Untargeted analysis of volatile markers of post-exercise fat oxidation in exhaled breath

TL;DR

This study investigated volatile organic compounds in breath during exercise to find markers of fat oxidation, confirming acetone's key role and its potential for real-time monitoring.

Contribution

The research demonstrated that breath acetone measurements during exercise can predict post-exercise fat oxidation, confirming acetone as the primary biomarker.

Findings

Only four VOC signals strongly correlated with blood BOHB.

End-of-exercise measurements predicted post-exercise BOHB changes with high accuracy.

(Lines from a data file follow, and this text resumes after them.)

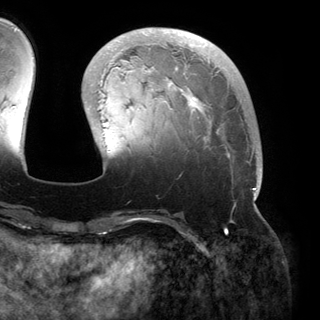
Breast MRI (dynamic contrast-enhanced), one axial slice. Slice 46 of 150 in the series (ordered by position). Cropped to one breast. Dynamic contrast-enhanced series, time point 2 of 6 at this slice position (early post-contrast). 3 T. TE 2.8 ms, TR 6.2 ms. 1.2 mm slice thickness. 320 × 320 image matrix, field of view 250 × 250 mm. Female patient.
Structures marked on this image (semi-automatic segmentation, software-assisted and operator-edited):
- enhancing-tissue mask used for the functional tumour volume (all voxels passing the contrast-enhancement thresholds inside the analysis volume; usually the tumour): bounding box (x1, y1, x2, y2) in pixels: (88, 30, 261, 200)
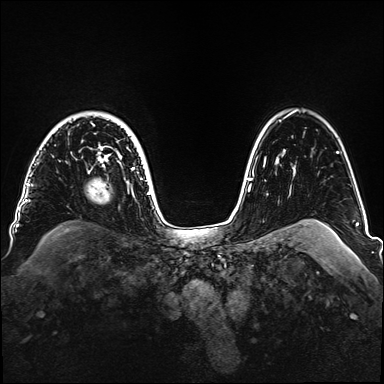
Breast MRI, one axial slice; position 118 of 160 along the scan axis; dynamic contrast-enhanced series, time point 2 of 6 at this slice position (early post-contrast); 1.5 T; TE 2.3 ms, TR 5.2 ms; 1.1 mm slice thickness; 384 × 384 image matrix, field of view 330 × 330 mm. Female patient.
Outlined on this slice (semi-automatically segmented with operator editing):
- enhancing-tissue mask used for the functional tumour volume (all voxels passing the contrast-enhancement thresholds inside the analysis volume; usually the tumour): bounding box <93,125,142,180> (left, top, right, bottom; pixels)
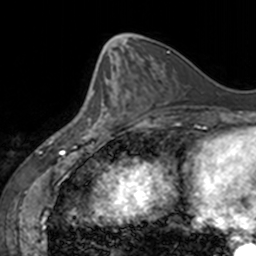
Breast MRI, one axial slice. Position 60 of 160 along the scan axis. Cropped to one breast. Dynamic contrast-enhanced series, time point 2 of 7 at this slice position (early post-contrast). 3 T. TE 1.7 ms, TR 4 ms. 256 × 256 image matrix. Female patient.
Outlined on this slice (semi-automatic segmentation, software-assisted and operator-edited):
- enhancing-tissue mask used for the functional tumour volume (all voxels passing the contrast-enhancement thresholds inside the analysis volume; usually the tumour): box from (x=77, y=63) to (x=128, y=136) px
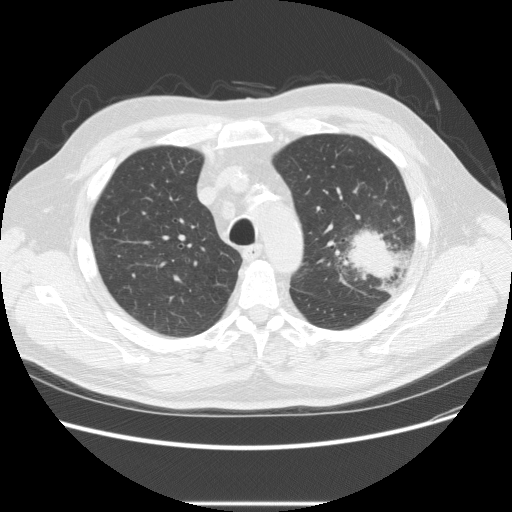
Chest CT (low-dose screening protocol), one axial image. First (baseline) screen. Lung window (W 1500 / L -600 HU). 2.5 mm slice thickness. Standard (soft-tissue) reconstruction kernel (STANDARD). 512 × 512 image matrix, field of view 380 × 380 mm. Male, age 73 years at enrolment. Former smoker at enrolment.
Lesion marked by an expert reader, bounding box [x1, y1, x2, y2] px = [332, 215, 416, 286]. The screening reader recorded 2 non-calcified nodules or masses ≥4 mm on this exam; which of them this box marks is not recorded. Official screen result: positive, change unspecified: nodule(s) >= 4 mm or enlarging nodule(s), mass(es), or other non-specific abnormalities suspicious for lung cancer. Lung cancer was diagnosed 11 days after this screen: bronchiolo-alveolar adenocarcinoma, NOS, other location, well differentiated (G1), stage IV (AJCC 6th edition).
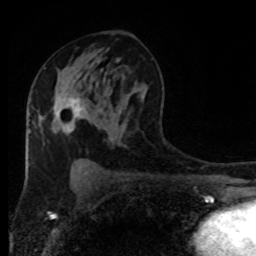
Breast MRI (dynamic contrast-enhanced), one axial slice; position 49 of 80 along the scan axis; cropped to one breast; dynamic contrast-enhanced series, time point 2 of 8 at this slice position (early post-contrast); 1.5 T; TE 4.2 ms, TR 7 ms; 2 mm slice thickness; 256 × 256 image matrix, field of view 170 × 170 mm. Female patient.
Outlined on this slice (semi-automatically segmented with operator editing):
- enhancing-tissue mask used for the functional tumour volume (all voxels passing the contrast-enhancement thresholds inside the analysis volume; usually the tumour): box from (x=54, y=98) to (x=84, y=134) px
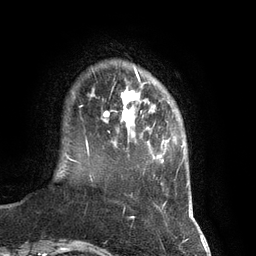
Breast MRI (dynamic contrast-enhanced), one axial slice; position 18 of 134 along the scan axis; cropped to one breast; dynamic contrast-enhanced series, time point 2 of 7 at this slice position (early post-contrast); 3 T; TE 2.8 ms, TR 6.9 ms; 1.2 mm slice thickness; 256 × 256 image matrix, field of view 190 × 190 mm. Female patient.
Outlined on this slice (semi-automatically segmented with operator editing):
- enhancing-tissue mask used for the functional tumour volume (all voxels passing the contrast-enhancement thresholds inside the analysis volume; usually the tumour): bounding box <86,75,145,141> (left, top, right, bottom; pixels)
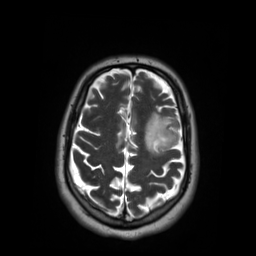
Brain MRI from a brain-tumour surgery series, one axial slice. Position 42 of 59 along the scan axis. 3.03 mm slice thickness. 256 × 256 image matrix. From the clinical record (not read from this slice): histopathology: Oligodendroglioma; WHO grade: 2; IDH mutation: yes.
Structures marked on this image (outlined manually by an expert reader):
- tumour: box from (x=144, y=112) to (x=178, y=155) px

No novel breath biomarkers of fat oxidation were identified beyond acetone.

Abstract

Breath acetone represents a promising non-invasive biomarker for monitoring fat oxidation during exercise. However, its utility is limited by confounding factors, as well as by the fact that significant changes in concentration occur only hours post-exercise, which makes real-time assessment difficult. We performed an untargeted screening for volatile organic compounds (VOCs) that could serve as markers of fat oxidation beyond acetone, and investigated whether breath measurements taken during exercise could predict post-exercise changes in fat oxidation. Nineteen participants completed two 25-min cycling sessions separated by a brief 5-min rest period. VOC emissions were analysed using proton-transfer-reaction time-of-flight mass spectrometry (PTR-TOF-MS) during exercise and after a 90-min recovery period. Blood $\beta$-hydroxybutyrate (BOHB) concentrations served as the reference marker for fat oxidation. Among 773 relevant analytical features detected in the PTR-TOF-MS measurements, only four signals exhibited strong correlations with BOHB ($\rho$ $\geq$ 0.82, p = 0.0002)-all attributable to acetone or its isotopologues or fragments. End-of-exercise measurements of these signals enabled accurate prediction of participants with substantial post-exercise BOHB changes (F1 score $\geq$ 0.83, accuracy = 0.89). Our study did not reveal any novel breath-based biomarkers of fat oxidation, but it confirmed acetone as the key marker. Moreover, our findings suggest that breath acetone measurements during exercise may already enable basic predictions of post-exercise fat oxidation.